Selected extract:
┄┄┄┄┄┄┄┄┄┄

CONTINUED urbanisation in China, it is often said by petrochemicals and polymer company CEOs, guarantees further strong demand growth for their products.

But just because a statement is repeated on many occasions by very senior people during investor conference calls and at big public conferences doesn’t automatically make it true. This is the case with the idea that China’s continued urbanisation drive will lift tens of millions more people permanently out of poverty. There is a good argument to be made that China’s current approach to urbanisation will be counterproductive.

You can argue, very compellingly, that urbanisation has to date been fantastically successful for China. Think of the hundreds of millions of people who have already moved from the countryside to the coastal cities to feed China’s rise to become the manufacturing workshop of the world. These migrant workers have grown rich beyond the imaginations of previous generations. As Jim Yong Kim, president of the World Bank said last year, China’s achievement of lifting 800m people out of poverty since the 1990s was “one of the great stories in human history”.

Consider how urbanisation has boosted consumption of polyethylene (PE). The rich coastal provinces of China have seen a huge rise in per capita consumption measured in kilograms. Take Beijing as an obvious example. In 2000, per capita consumption was 16.3 kilograms. Last year, it reached 46 kilograms.

┄┄┄┄┄┄┄┄┄┄

Material shown:

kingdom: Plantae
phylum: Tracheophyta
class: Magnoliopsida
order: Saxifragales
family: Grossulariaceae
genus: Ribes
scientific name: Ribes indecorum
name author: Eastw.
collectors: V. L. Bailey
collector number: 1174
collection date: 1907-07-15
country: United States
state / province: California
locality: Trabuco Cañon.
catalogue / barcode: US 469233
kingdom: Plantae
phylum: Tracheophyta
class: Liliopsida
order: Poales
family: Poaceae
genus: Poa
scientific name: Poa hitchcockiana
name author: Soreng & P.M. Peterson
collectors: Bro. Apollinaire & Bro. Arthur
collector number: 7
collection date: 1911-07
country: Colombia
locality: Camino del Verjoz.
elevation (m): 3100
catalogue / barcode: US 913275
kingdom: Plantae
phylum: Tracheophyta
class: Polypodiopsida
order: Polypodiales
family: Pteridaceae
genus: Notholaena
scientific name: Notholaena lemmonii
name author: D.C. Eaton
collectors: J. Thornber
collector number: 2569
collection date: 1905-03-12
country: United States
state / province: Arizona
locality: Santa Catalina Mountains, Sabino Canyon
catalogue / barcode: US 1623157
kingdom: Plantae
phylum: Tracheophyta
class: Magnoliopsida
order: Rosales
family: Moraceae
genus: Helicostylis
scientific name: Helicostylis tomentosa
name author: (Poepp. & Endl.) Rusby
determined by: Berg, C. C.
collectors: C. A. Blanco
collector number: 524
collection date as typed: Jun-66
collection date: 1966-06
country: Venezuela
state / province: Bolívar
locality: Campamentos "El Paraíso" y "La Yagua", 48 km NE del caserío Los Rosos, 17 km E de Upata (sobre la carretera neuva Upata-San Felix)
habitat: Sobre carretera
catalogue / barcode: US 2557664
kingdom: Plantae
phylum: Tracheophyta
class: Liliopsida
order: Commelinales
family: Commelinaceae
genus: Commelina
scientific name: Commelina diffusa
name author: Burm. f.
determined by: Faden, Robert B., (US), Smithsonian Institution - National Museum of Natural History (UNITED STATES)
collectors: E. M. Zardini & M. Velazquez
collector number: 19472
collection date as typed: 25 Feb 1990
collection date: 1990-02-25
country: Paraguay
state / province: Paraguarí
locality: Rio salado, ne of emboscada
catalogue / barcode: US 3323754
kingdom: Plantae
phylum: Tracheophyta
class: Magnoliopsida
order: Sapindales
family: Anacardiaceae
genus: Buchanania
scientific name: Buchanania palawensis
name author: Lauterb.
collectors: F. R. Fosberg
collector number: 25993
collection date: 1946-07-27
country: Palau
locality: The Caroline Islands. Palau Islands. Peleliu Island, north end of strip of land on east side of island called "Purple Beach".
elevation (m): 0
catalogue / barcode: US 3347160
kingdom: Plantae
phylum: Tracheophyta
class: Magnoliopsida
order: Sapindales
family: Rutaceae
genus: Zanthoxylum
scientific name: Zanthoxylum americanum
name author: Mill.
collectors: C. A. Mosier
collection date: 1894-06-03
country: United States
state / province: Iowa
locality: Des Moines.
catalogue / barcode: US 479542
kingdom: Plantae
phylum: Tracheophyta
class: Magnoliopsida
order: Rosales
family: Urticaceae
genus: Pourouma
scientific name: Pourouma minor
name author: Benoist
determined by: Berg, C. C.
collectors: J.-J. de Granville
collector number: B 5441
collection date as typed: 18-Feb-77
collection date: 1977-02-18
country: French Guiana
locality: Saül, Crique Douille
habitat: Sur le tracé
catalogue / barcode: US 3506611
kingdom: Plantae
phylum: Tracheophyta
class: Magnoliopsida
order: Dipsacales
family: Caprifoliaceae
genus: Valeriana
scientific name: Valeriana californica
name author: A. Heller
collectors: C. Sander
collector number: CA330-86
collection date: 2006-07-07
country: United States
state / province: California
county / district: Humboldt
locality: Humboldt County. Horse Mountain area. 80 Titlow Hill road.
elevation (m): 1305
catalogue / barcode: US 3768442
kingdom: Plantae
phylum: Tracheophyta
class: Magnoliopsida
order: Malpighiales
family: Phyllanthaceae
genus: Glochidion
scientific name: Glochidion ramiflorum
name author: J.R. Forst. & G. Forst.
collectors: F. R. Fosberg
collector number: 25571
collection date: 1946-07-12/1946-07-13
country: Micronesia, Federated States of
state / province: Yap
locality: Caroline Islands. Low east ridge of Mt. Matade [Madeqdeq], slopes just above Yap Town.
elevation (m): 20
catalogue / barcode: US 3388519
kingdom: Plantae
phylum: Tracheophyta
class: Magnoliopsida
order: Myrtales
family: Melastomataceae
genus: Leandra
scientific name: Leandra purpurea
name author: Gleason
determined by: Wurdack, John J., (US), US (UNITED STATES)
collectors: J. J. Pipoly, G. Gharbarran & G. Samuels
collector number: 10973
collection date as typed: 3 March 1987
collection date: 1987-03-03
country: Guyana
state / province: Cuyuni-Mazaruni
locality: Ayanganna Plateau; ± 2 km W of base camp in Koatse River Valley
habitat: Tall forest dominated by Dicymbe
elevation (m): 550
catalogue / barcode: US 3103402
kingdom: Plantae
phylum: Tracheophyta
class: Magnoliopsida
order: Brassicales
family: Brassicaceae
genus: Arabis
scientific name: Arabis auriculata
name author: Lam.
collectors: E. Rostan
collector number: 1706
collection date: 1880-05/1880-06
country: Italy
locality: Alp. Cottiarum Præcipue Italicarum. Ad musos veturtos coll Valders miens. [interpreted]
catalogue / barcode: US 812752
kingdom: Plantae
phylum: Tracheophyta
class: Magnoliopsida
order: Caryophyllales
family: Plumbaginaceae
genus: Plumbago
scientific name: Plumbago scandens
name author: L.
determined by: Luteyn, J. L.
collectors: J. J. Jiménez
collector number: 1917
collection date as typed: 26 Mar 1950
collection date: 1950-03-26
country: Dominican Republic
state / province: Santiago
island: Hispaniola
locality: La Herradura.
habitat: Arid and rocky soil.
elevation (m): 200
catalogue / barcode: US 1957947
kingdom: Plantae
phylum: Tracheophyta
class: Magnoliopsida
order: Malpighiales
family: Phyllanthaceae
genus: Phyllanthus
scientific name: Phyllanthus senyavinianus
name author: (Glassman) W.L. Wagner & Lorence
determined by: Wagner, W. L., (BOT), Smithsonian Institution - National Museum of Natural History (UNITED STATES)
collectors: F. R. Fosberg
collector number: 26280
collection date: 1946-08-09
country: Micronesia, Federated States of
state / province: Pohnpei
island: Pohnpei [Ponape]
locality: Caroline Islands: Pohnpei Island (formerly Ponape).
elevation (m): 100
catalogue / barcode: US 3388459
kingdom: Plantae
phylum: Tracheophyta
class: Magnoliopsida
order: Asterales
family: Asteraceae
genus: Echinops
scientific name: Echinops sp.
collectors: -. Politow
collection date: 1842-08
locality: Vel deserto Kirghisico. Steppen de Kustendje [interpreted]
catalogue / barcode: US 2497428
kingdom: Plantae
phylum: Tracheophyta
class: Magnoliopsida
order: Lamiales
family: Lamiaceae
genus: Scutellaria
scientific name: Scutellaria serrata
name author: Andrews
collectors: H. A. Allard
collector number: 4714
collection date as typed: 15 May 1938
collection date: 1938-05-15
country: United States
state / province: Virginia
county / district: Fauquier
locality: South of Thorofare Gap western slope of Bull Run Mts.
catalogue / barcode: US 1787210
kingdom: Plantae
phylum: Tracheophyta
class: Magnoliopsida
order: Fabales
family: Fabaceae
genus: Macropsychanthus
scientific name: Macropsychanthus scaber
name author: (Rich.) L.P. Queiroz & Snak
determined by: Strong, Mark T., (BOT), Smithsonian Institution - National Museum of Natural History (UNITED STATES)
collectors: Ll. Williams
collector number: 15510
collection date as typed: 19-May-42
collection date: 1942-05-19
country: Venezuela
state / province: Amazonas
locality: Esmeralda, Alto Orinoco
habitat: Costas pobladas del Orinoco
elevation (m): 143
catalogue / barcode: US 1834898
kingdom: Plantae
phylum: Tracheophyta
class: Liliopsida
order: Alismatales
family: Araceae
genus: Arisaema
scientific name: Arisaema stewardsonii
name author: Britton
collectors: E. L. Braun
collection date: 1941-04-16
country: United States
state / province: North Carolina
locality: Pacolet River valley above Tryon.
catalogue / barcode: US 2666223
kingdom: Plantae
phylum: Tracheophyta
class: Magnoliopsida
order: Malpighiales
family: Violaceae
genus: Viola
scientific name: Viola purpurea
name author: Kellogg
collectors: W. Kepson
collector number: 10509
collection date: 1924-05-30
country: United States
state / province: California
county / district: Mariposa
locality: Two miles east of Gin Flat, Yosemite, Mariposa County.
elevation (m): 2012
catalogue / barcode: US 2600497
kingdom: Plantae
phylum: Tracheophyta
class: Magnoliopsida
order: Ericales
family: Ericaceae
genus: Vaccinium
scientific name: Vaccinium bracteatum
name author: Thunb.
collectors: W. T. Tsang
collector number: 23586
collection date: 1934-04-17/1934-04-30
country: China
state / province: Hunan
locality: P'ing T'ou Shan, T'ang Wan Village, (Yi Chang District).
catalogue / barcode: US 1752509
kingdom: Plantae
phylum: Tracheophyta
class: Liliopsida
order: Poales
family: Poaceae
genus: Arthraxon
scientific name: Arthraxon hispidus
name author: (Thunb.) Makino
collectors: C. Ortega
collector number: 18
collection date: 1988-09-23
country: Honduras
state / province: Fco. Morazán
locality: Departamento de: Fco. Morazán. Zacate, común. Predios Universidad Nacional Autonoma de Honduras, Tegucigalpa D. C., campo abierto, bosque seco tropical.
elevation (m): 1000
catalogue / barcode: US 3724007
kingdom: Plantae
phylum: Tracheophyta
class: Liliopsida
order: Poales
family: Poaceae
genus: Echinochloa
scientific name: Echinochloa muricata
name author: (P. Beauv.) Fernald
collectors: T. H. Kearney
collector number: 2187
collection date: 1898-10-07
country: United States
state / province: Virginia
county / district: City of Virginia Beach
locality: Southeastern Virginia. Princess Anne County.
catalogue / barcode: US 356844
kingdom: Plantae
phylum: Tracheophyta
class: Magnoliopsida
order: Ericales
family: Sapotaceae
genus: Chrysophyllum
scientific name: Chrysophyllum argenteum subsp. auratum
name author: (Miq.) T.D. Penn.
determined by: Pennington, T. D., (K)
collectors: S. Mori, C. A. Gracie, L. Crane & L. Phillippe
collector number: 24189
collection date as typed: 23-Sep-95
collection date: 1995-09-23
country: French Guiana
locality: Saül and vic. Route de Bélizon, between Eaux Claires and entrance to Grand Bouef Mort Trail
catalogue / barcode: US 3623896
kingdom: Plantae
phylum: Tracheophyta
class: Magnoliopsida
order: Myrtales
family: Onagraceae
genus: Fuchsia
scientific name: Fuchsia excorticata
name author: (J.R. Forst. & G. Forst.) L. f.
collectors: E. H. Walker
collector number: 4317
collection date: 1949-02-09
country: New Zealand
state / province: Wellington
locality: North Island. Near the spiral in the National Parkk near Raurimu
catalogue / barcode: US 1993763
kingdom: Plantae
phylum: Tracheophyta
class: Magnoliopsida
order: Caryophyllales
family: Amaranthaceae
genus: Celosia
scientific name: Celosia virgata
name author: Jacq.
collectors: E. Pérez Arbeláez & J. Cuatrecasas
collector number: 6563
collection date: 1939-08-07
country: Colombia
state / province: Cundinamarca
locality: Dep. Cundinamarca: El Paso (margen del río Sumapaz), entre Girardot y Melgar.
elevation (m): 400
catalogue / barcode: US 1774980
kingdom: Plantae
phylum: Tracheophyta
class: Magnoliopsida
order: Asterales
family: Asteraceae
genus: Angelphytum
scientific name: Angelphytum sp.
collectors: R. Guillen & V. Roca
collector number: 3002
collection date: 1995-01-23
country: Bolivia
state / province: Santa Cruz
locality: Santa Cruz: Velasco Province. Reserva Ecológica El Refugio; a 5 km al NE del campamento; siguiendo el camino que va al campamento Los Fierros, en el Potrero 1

┄┄┄┄┄┄┄┄┄┄

Goal:
Copy out the piece of the passage on urbanization in China that runs between "Consider how urbanisation" and "reached 46 kilograms.", inclusive, word for word.

Finished task:
Consider how urbanisation has boosted consumption of polyethylene (PE). The rich coastal provinces of China have seen a huge rise in per capita consumption measured in kilograms. Take Beijing as an obvious example. In 2000, per capita consumption was 16.3 kilograms. Last year, it reached 46 kilograms.